Casein: the Slow-Absorbing Protein for Athletes

November 18, 2022

Casein is all the rage. You have probably seen on social networks different influencers from the sports world taking this kind of protein, but what is casein, what is it for, and what are its benefits for athletes? We will cover all this and more,  in the following article.


What is casein and what is it used for?


Casein is a protein found in milk, which represents 80% of the protein value of this food and is responsible for helping the body with calcium absorption.


It is a slow absorption protein compared to whey (the other major protein found in milk) and casein requires 30-40% more time to be absorbed.


Casein has a perfect nutritional composition to stop muscle catabolism (destruction of muscle tissue), which is why it is used in different sports disciplines as a dietary supplement. 


In recent years, casein protein shakes have been on the rise in sports centers because it is a perfect substance to help the body during the night in the process of muscle recovery.


Casein intolerance


Although lactose intolerance and casein intolerance are not technically the same thing (the former is caused by the body's difficulty in digesting lactose and the latter by an abnormal response of the immune system to milk proteins: beta-lactoglobulin and casein), they are very similar.


Casein intolerance, like lactose intolerance, manifests itself through quite specific symptoms: gas, bloating, diarrhea, cramps, abdominal pain, and its medical diagnosis requires a good blood test and probably some other specific medical test. 


However, it should be said that casein intolerance as such, unlike lactose intolerance, appears in the first years of life and is very sporadic in adults.


Lactose intolerance and casein intolerance are not scientifically the same disorder.


In terms of treatment, the main recommendation is the suppression of dairy foods. 


Eliminate dairy products containing cow's protein and try to find alternatives with formulas made, for example, from soy. 


Fortunately, the market offers more and more alternatives for people with food intolerances, so if you detect this alteration, calm down. Everything has a solution.


Benefits of casein


  • Time: Casein is one of the proteins that remain in the body for longer and can provide a slow but steady flow of amino acids into the bloodstream. In addition, we all know that rest is as or more important than the training itself, so ingesting casein during the last hours of the day can be of great help in the process of muscle recovery.


  • Teeth health: Yes, although it may seem silly, it is not. According to a study, casein has properties that prevent enamel erosion. So if the sports benefits seemed little to you, you already have another weighty argument to continue taking casein. 


  • Muscle recovery: Casein arrived mainly in the fitness world for this reason. We are dealing with a protein that promotes muscle recovery and is therefore perfect for strength sports in which we subject the body to high muscle demand. In addition, casein can promote the increase of lean mass and is totally free of fat.


  • Anti-catabolic properties: Casein slows down catabolism, a process in which part of the muscle mass is destroyed. All this occurs thanks to the ability of this protein to prolong protein synthesis over time. In addition, thanks to its slow digestion, casein has a satiating effect on the body.

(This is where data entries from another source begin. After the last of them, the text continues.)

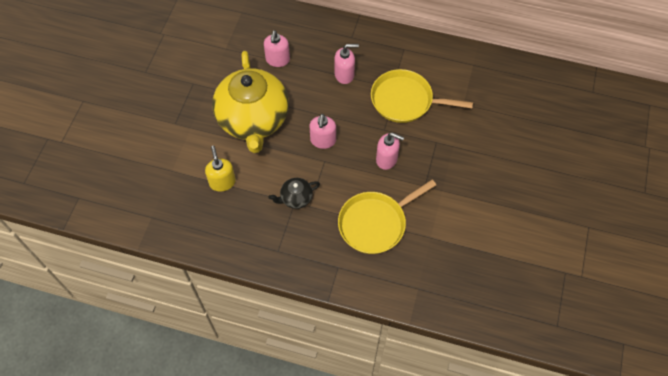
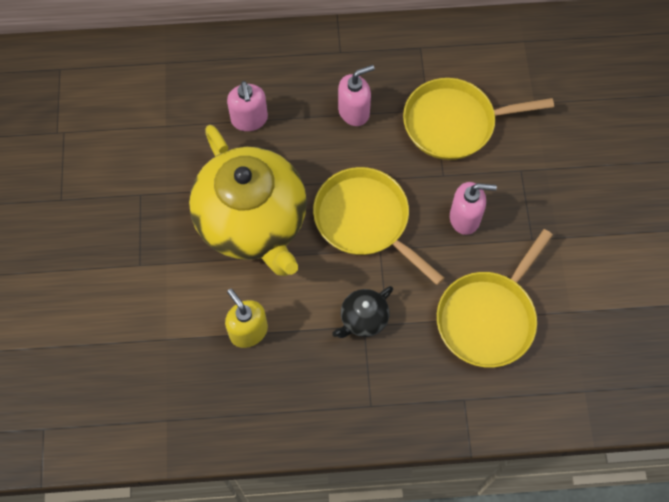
camera: 20 degrees left, 5 degrees up
(323, 140) = (365, 220): pink soap dispenser -> yellow pan

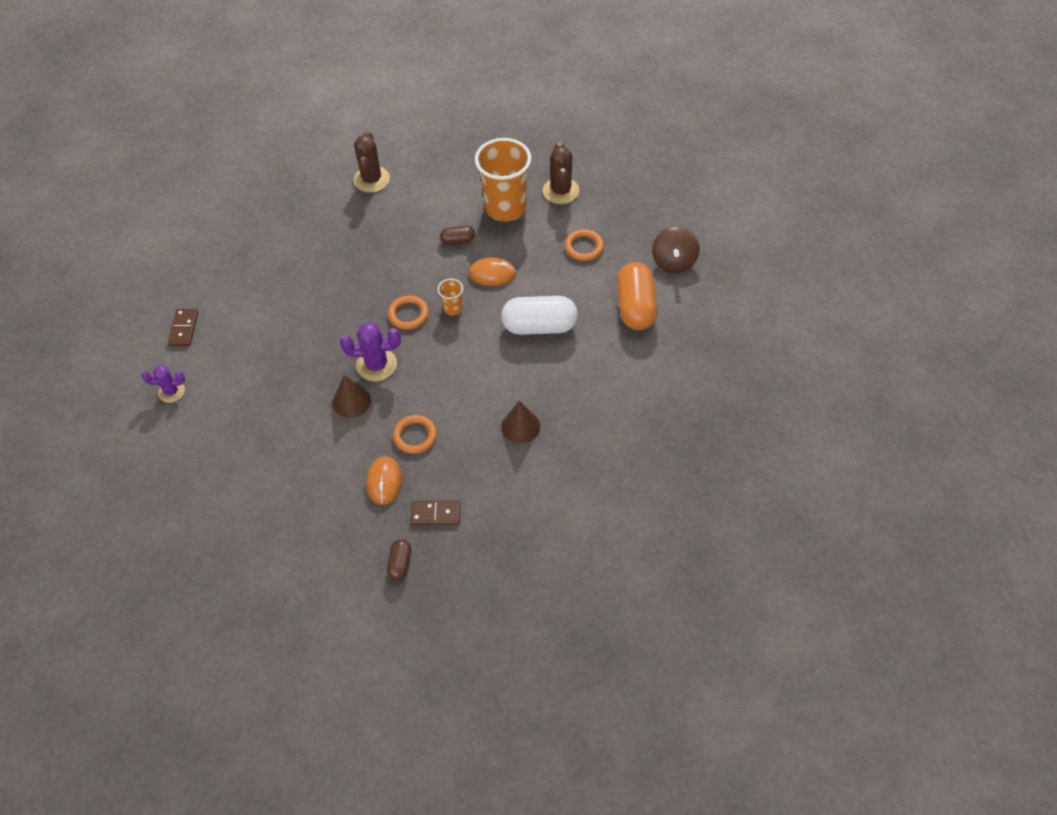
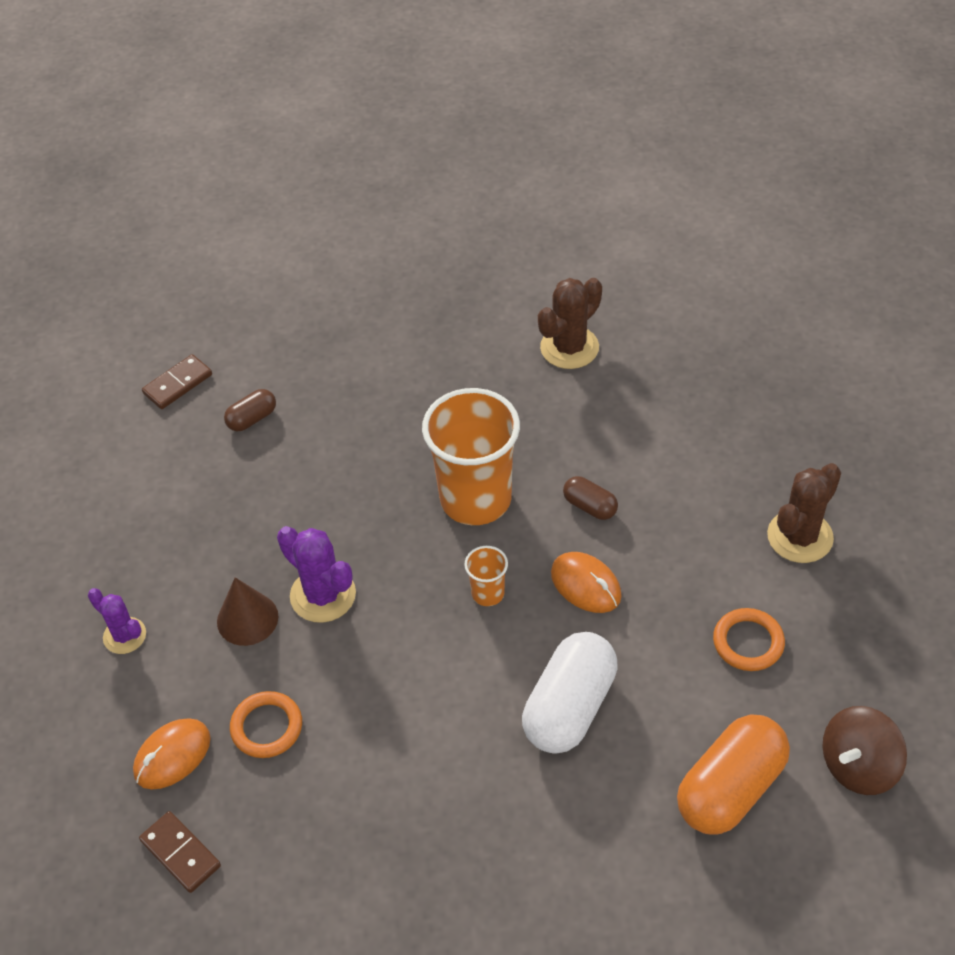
camera: 45 degrees right, 5 degrees down
(171, 391) = (88, 450): purple cactus -> purple cactus (124, 636)
(400, 564) = (76, 880): brown capsule -> brown capsule (252, 418)
(408, 314) = (427, 559): orange ring -> none
(505, 207) = (699, 506): orange cup -> orange cup (475, 499)
(520, 426) = (399, 828): brown cone -> none
(539, 326) = (570, 707): white capsule -> white capsule turned 75 degrees clockwise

  • Bone health: Different studies seem to have demonstrated the improvement that casein exerts on bone health. As you can see, the benefits of casein go beyond a muscular issue, and its nutritional contribution is also advisable for elderly people who may have bone problems.


Side effects of casein


Casein is one of the most recommended supplements for those who practice physical exercise. However, this protein has several side effects that should be considered, especially for those who have any type of dairy intolerance:


  • Increased mucus: Different theories associate high mucus with the body's inability to adequately break down the protein bacteria in the milk. This can result in thick, sticky mucus that seems to permanently adhere to the sides of the lungs. This is nothing more than a nuisance and should not be considered a serious problem initially.

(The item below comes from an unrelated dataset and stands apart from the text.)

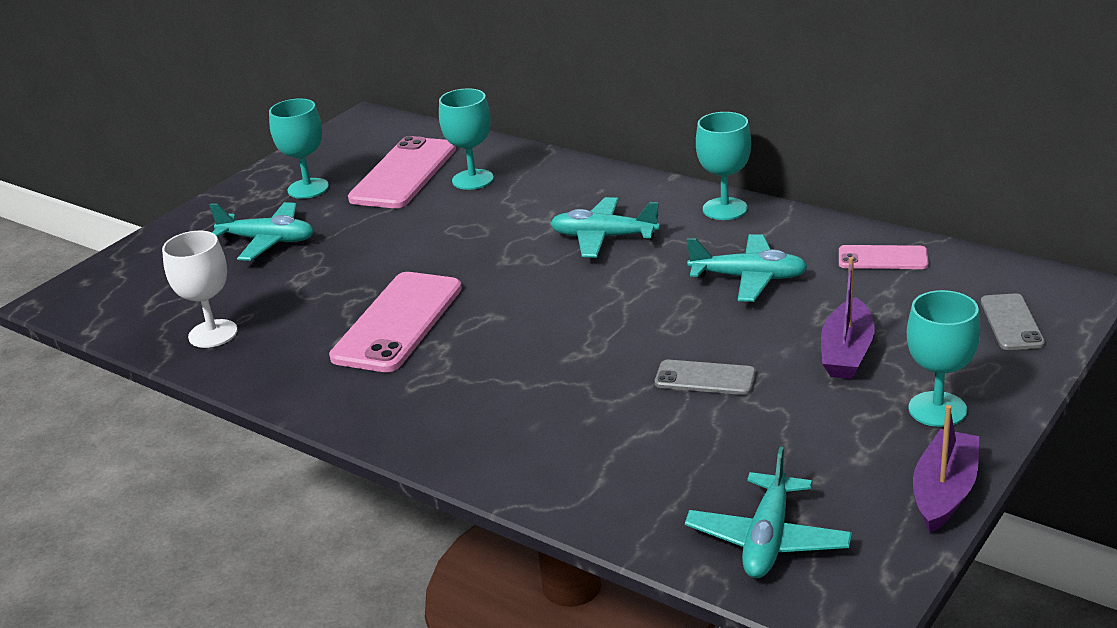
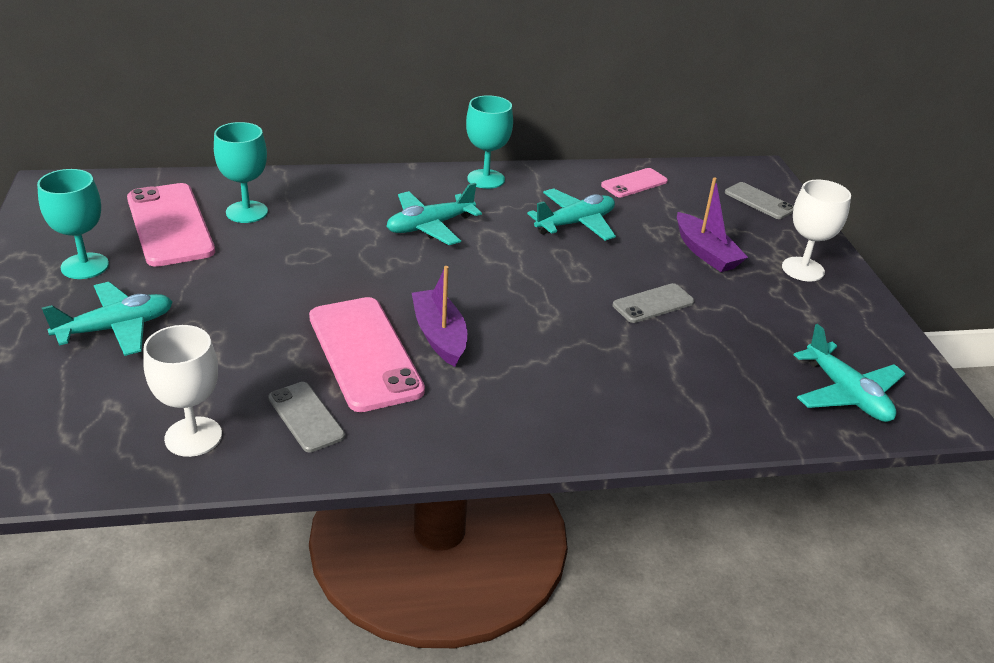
camera: 50 degrees left, 5 degrees up
(294, 351) = (306, 417): none -> grey phone
(937, 409) = (803, 269): turquoise goblet -> white goblet
(944, 492) = (879, 318): purple boat -> purple boat (439, 336)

  • Kidney damage: Casein has many benefits, but on the other hand, it also has certain drawbacks. In this case, an excess of casein could generate kidney problems.


  • Increased cholesterol: We all know that whole milk has a significant percentage of fat, hence many people opt for semi-skimmed or skimmed milk. With this type of milk, the cholesterol level in the blood is easier to control.

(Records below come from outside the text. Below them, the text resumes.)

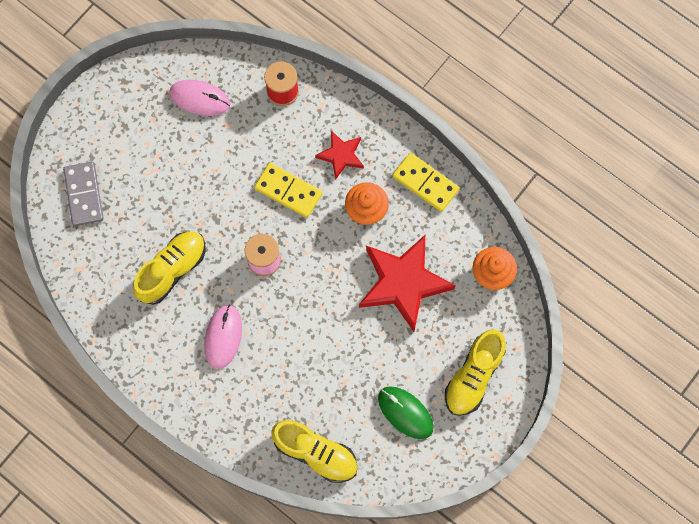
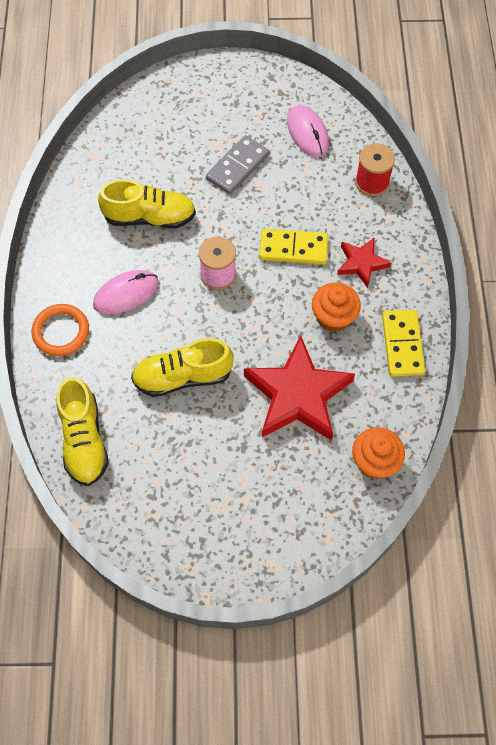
camera: 50 degrees right, 10 degrees down
(84, 195) = (156, 117): grey domino -> grey domino (237, 167)
(215, 406) = (61, 331): none -> orange ring
(288, 191) = (293, 248): yellow domino -> yellow domino turned 75 degrees counterclockwise
(405, 412) = (182, 486): green mouse -> none
(473, 376) = (266, 519): yellow shoe -> yellow shoe (183, 377)

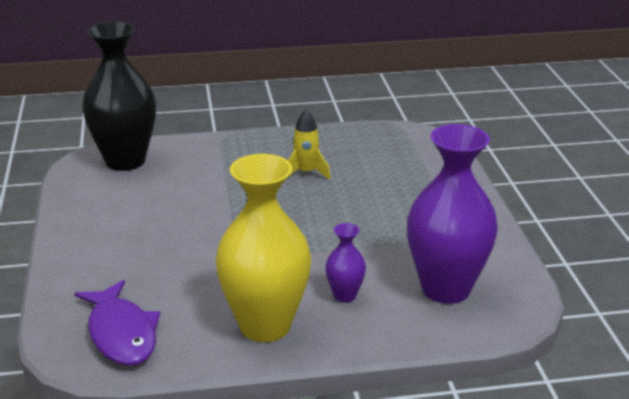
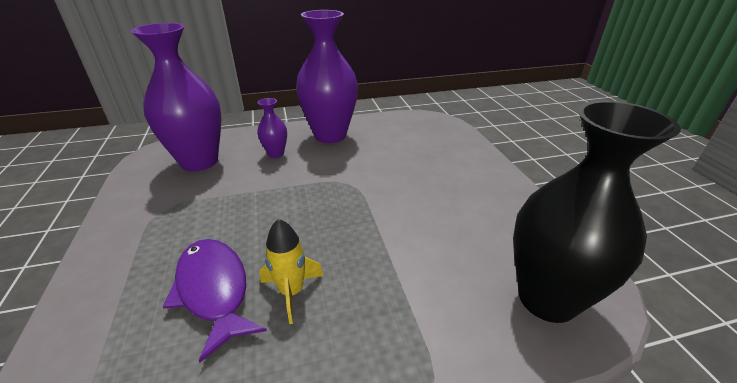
camera: 175 degrees right, 5 degrees up
(121, 334) = (415, 128): purple fish -> purple fish (214, 290)
(265, 326) = (330, 135): yellow vase -> purple vase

How and when to take casein?


Naturally, foods such as cheese, milk, butter, and many other dairy products contain casein. In addition, even in a very small proportion, all baked or cooked products with a milk base may contain casein. Bechamel sauce, for example, contains casein, although the amount of this substance is practically negligible.    


For this reason, people allergic to casein should avoid this type of dairy product. Products or "milk" derived from coconut, almond, or soy do not contain casein.


Some nutritionists and fitness specialists recommend taking casein naturally or through supplementation because its properties promote muscle growth and recovery. 


In addition, according to experts, casein should be taken before going to bed because its absorption is much slower compared to whey protein. Whey protein is absorbed much faster and is perfect for after training. This is the main reason why in gyms, you see so many people with a shake in their hands. Whey protein and casein are fully compatible, so their intake is not mutually exclusive.


Casein, just as other foods and supplements, should be taken in the right measure, recommended by a nutritionist or a dietician.